Passage provided:
================================

Generalised stability theory

Introduction

The stability of a physical system is a classical problem of mechanics, with contributions from authors such as Lagrange, Dirichlet and Lyapunov [AM-Lei10]. Stability investigates the response of the system to small perturbations in its initial condition: if the solutions of the perturbed systems remain within a neighbourhood of the unperturbed solution, then the system is stable; otherwise, the system is unstable at that initial condition.

The traditional approach for investigating the stability of physical systems was given by Lyapunov [AM-Lya92]. The (nonlinear) equations of motion are linearised about a base solution, and the eigenvalues of the linearised system are computed. If all eigenvalues have negative real part, then there exists a finite region of stability around the initial condition: perturbations within that region decay to zero, and the system is asymptotically stable [AM-Par92].

While this approach has had many successes, several authors have noted that it does not give a complete description of the finite-time stability of a physical system. While the eigendecomposition determines the asymptotic stability of the linearised equations as \(t \rightarrow \infty\), some systems permit transient perturbations which grow in magnitude, before being predicted to decay. However, if the perturbations grow too large, the linearised equations may cease to hold, and the system may become unstable due to nonlinear effects. More specifically, this transient growth occurs when the system is non-normal, i.e. when the eigenfunctions of the system do not form an orthogonal basis [5M-Sch07]. For example, Trefethen [1M-TTRD93] describes how the traditional approach fails to give accurate stability predictions for several classical problems in fluid mechanics, and resolves the problem by analysing the nonnormality of the system in terms of pseudospectra [5M-TE05].

================================

Dataset excerpt:
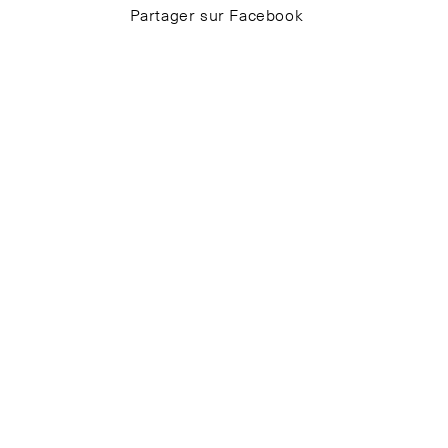
Partager sur Facebook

================================

Work order 1: Write out the stability passage word for word, starting at "Introduction" and ending at "that initial condition.".
Work order 2: For each statement, answer yes or no according to the stability passage, and quote the words from it that decide the answer. (a) In the traditional approach, the equations of motion are linearized about a base solution and the eigenvalues of the linearized system are computed. (b) Transient growth occurs when the eigenfunctions of the system form an orthogonal basis. (c) Trefethen resolves the problem by analyzing the nonnormality of the system in terms of pseudospectra.
The lines have nothing to do with what follows.

Solution 1:
Introduction

The stability of a physical system is a classical problem of mechanics, with contributions from authors such as Lagrange, Dirichlet and Lyapunov [AM-Lei10]. Stability investigates the response of the system to small perturbations in its initial condition: if the solutions of the perturbed systems remain within a neighbourhood of the unperturbed solution, then the system is stable; otherwise, the system is unstable at that initial condition.

Solution 2:
(a) Yes: "The (nonlinear) equations of motion are linearised about a base solution, and the eigenvalues of the linearised system are computed."
(b) No: "this transient growth occurs when the system is non-normal, i.e. when the eigenfunctions of the system do not form an orthogonal basis"
(c) Yes: "resolves the problem by analysing the nonnormality of the system in terms of pseudospectra"